### Instructions to follow:
Reproduce the data below verbatim from the line containing "Taxpayers assert the" through its final line, and produce nothing more.

=== Begin Enclosure ===

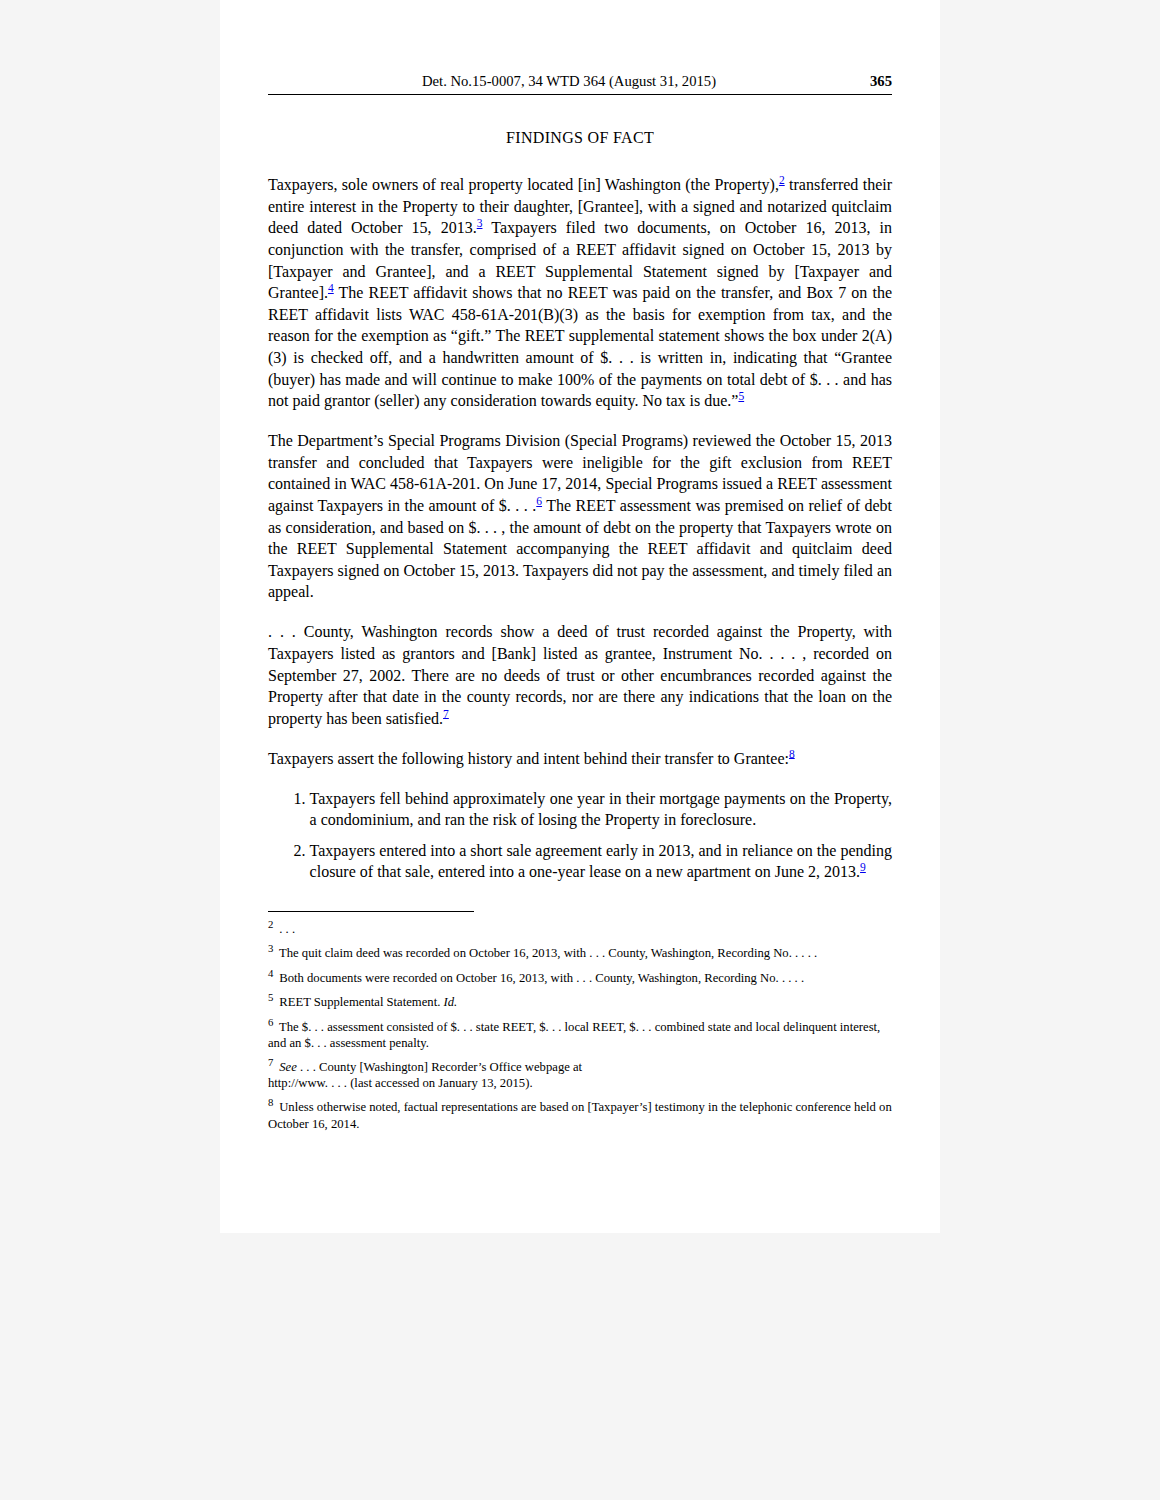Det. No.15-0007, 34 WTD 364 (August 31, 2015) 365
FINDINGS OF FACT
Taxpayers, sole owners of real property located [in] Washington (the Property),2 transferred their entire interest in the Property to their daughter, [Grantee], with a signed and notarized quitclaim deed dated October 15, 2013.3 Taxpayers filed two documents, on October 16, 2013, in conjunction with the transfer, comprised of a REET affidavit signed on October 15, 2013 by [Taxpayer and Grantee], and a REET Supplemental Statement signed by [Taxpayer and Grantee].4 The REET affidavit shows that no REET was paid on the transfer, and Box 7 on the REET affidavit lists WAC 458-61A-201(B)(3) as the basis for exemption from tax, and the reason for the exemption as “gift.” The REET supplemental statement shows the box under 2(A)(3) is checked off, and a handwritten amount of $. . . is written in, indicating that “Grantee (buyer) has made and will continue to make 100% of the payments on total debt of $. . . and has not paid grantor (seller) any consideration towards equity. No tax is due.”5
The Department’s Special Programs Division (Special Programs) reviewed the October 15, 2013 transfer and concluded that Taxpayers were ineligible for the gift exclusion from REET contained in WAC 458-61A-201. On June 17, 2014, Special Programs issued a REET assessment against Taxpayers in the amount of $. . . .6 The REET assessment was premised on relief of debt as consideration, and based on $. . . , the amount of debt on the property that Taxpayers wrote on the REET Supplemental Statement accompanying the REET affidavit and quitclaim deed Taxpayers signed on October 15, 2013. Taxpayers did not pay the assessment, and timely filed an appeal.
. . . County, Washington records show a deed of trust recorded against the Property, with Taxpayers listed as grantors and [Bank] listed as grantee, Instrument No. . . . , recorded on September 27, 2002. There are no deeds of trust or other encumbrances recorded against the Property after that date in the county records, nor are there any indications that the loan on the property has been satisfied.7
Taxpayers assert the following history and intent behind their transfer to Grantee:8
Taxpayers fell behind approximately one year in their mortgage payments on the Property, a condominium, and ran the risk of losing the Property in foreclosure.
Taxpayers entered into a short sale agreement early in 2013, and in reliance on the pending closure of that sale, entered into a one-year lease on a new apartment on June 2, 2013.9
2 . . .
3 The quit claim deed was recorded on October 16, 2013, with . . . County, Washington, Recording No. . . . .
4 Both documents were recorded on October 16, 2013, with . . . County, Washington, Recording No. . . . .
5 REET Supplemental Statement. Id.
6 The $. . . assessment consisted of $. . . state REET, $. . . local REET, $. . . combined state and local delinquent interest, and an $. . . assessment penalty.
7 See . . . County [Washington] Recorder’s Office webpage at
http://www. . . . (last accessed on January 13, 2015).
8 Unless otherwise noted, factual representations are based on [Taxpayer’s] testimony in the telephonic conference held on October 16, 2014.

=== End Enclosure ===

### Task result:
Taxpayers assert the following history and intent behind their transfer to Grantee:8
Taxpayers fell behind approximately one year in their mortgage payments on the Property, a condominium, and ran the risk of losing the Property in foreclosure.
Taxpayers entered into a short sale agreement early in 2013, and in reliance on the pending closure of that sale, entered into a one-year lease on a new apartment on June 2, 2013.9
2 . . .
3 The quit claim deed was recorded on October 16, 2013, with . . . County, Washington, Recording No. . . . .
4 Both documents were recorded on October 16, 2013, with . . . County, Washington, Recording No. . . . .
5 REET Supplemental Statement. Id.
6 The $. . . assessment consisted of $. . . state REET, $. . . local REET, $. . . combined state and local delinquent interest, and an $. . . assessment penalty.
7 See . . . County [Washington] Recorder’s Office webpage at
http://www. . . . (last accessed on January 13, 2015).
8 Unless otherwise noted, factual representations are based on [Taxpayer’s] testimony in the telephonic conference held on October 16, 2014.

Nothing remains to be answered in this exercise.